We are called to the Eucharist, this act of thanksgiving to be in Communion with one another and with God. It is the sign of Christ’s saving love for us.
How can we make this Communion central to our lives? How can we ourselves become outward visible signs of Christ’s reconciling grace? How can we come to this sacrament and make it live again? How can we become the bearers of Christ?

Bible reading:
While they were eating, Jesus took a loaf of bread, and after blessing it he broke it, gave it to the disciples, and said, ‘Take, eat; this is my body.’ Then he took a cup, and after giving thanks he gave it to them, saying, ‘Drink from it, all of you; for this is my blood of the covenant, which is poured out for many for the forgiveness of sins. I tell you, I will never again drink of this fruit of the vine until that day when I drink it new with you in my Father’s kingdom.’

MUSIC: Agnus Dei from The Armed Man – A Mass for Peace – Karl Jenkins (CD: Karl Jenkins Motets, Polyphony, Decca)

Poem: Communion

Everything is Eucharist
The light breaking through our East Window
The altar laid out in preparation
Those who gather- Eucharist

The together, the alone
The confident and the lost
The crumpled, the lonely, the different, the difficult, the needy
Those who carry heavy burdens
Those whose faces are filled with light and those whose eyes speak their pain.

The generous givers and the consumers of God’s inexhaustible grace
Those whose needs spill out and those whose grief or pain is locked within.

A gathering
Christ remembered. Christ here now. Christ shared
An altar to which we have been called to come
Bread
Wine
Body
Blood
Love offered for you and for the world
Come to this place where all our stories meet

Come again and again
This is God’s Unconditional love for you
This is the Word made flesh in you now and for eternity
This is Sacrament.

MUSIC: The Lord’s Prayer (from ‘African Sanctus’) – David Fanshawe (CD: David Fanshawe African Sanctus, Bournemouth Symphony Chorus, Classics)

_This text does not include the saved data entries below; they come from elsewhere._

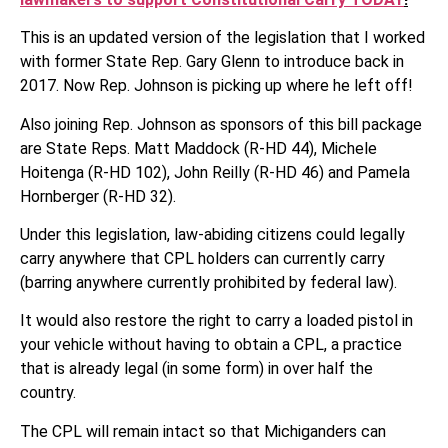
This is an updated version of the legislation that I worked
with former State Rep. Gary Glenn to introduce back in
2017. Now Rep. Johnson is picking up where he left off!
Also joining Rep. Johnson as sponsors of this bill package
are State Reps. Matt Maddock (R-HD 44), Michele
Hoitenga (R-HD 102), John Reilly (R-HD 46) and Pamela
Hornberger (R-HD 32).
Under this legislation, law-abiding citizens could legally
carry anywhere that CPL holders can currently carry
(barring anywhere currently prohibited by federal law).
It would also restore the right to carry a loaded pistol in
your vehicle without having to obtain a CPL, a practice
that is already legal (in some form) in over half the
country.
The CPL will remain intact so that Michiganders can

Lord God, creator of all help us to seek you in silence-
to become present to the deeper rhythms of our lives.
Help us to make each day a Holy Day
and to be attentive to your presence in all things.
Help us to discover again your word
That our lives may become your Gospel
Help us to make each day a Eucharist in which we rediscover and share your love

We pray for the people we will meet today
The lives they carry
The stories in their faces
The uniqueness of each person

We pray for the struggles, conflict and difficulties we know others and our world is facing, like a cry of longing in our own hearts,
We pray for our nation in its rich and wonderful diversity
Help us to walk softly, attentively, help us to walk with you.

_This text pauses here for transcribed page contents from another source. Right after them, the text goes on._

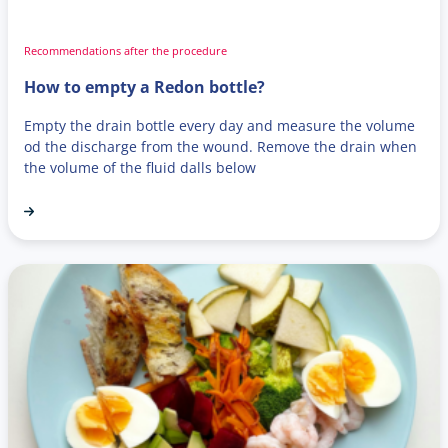
Recommendations after the procedure
How to empty a Redon bottle?
Empty the drain bottle every day and measure the volume
od the discharge from the wound. Remove the drain when
the volume of the fluid dalls below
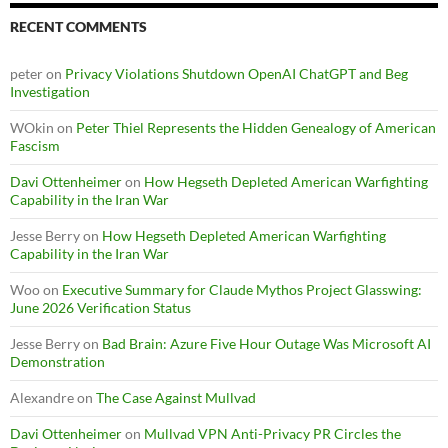
RECENT COMMENTS
peter
on
Privacy Violations Shutdown OpenAI ChatGPT and Beg
Investigation
WOkin
on
Peter Thiel Represents the Hidden Genealogy of American
Fascism
Davi Ottenheimer
on
How Hegseth Depleted American Warfighting
Capability in the Iran War
Jesse Berry
on
How Hegseth Depleted American Warfighting
Capability in the Iran War
Woo
on
Executive Summary for Claude Mythos Project Glasswing:
June 2026 Verification Status
Jesse Berry
on
Bad Brain: Azure Five Hour Outage Was Microsoft AI
Demonstration
Alexandre
on
The Case Against Mullvad
Davi Ottenheimer
on
Mullvad VPN Anti-Privacy PR Circles the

MUSIC: The Falls from ‘The Mission’ – Ennio Morricone (CD: Yo-Yo Ma plays Ennio Morricone, Sony Classical)

Richard Carter:
Today we have heard reflections about four simple disciplines, silence, service scripture, sacrament. These are ancient disciplines that nourish and deepen our faith. How can we appropriate them to our own lives in ways that are authentic and renewing, so we find Christ’s life for ourselves and others? I wonder how each day we can create time to be with God in silence, in the service of others, in the reading of scripture and become the bearers of his love

May the Lord bless you and keep you.
May the Lord make his face shine upon you and be gracious to you.
May the Lord lift up the light of his countenance upon you, and give you peace.
My brothers, my sisters, may the Lord bless you in the name of the Father, and of the Son, and of the Holy Spirit. Now and forever. Amen.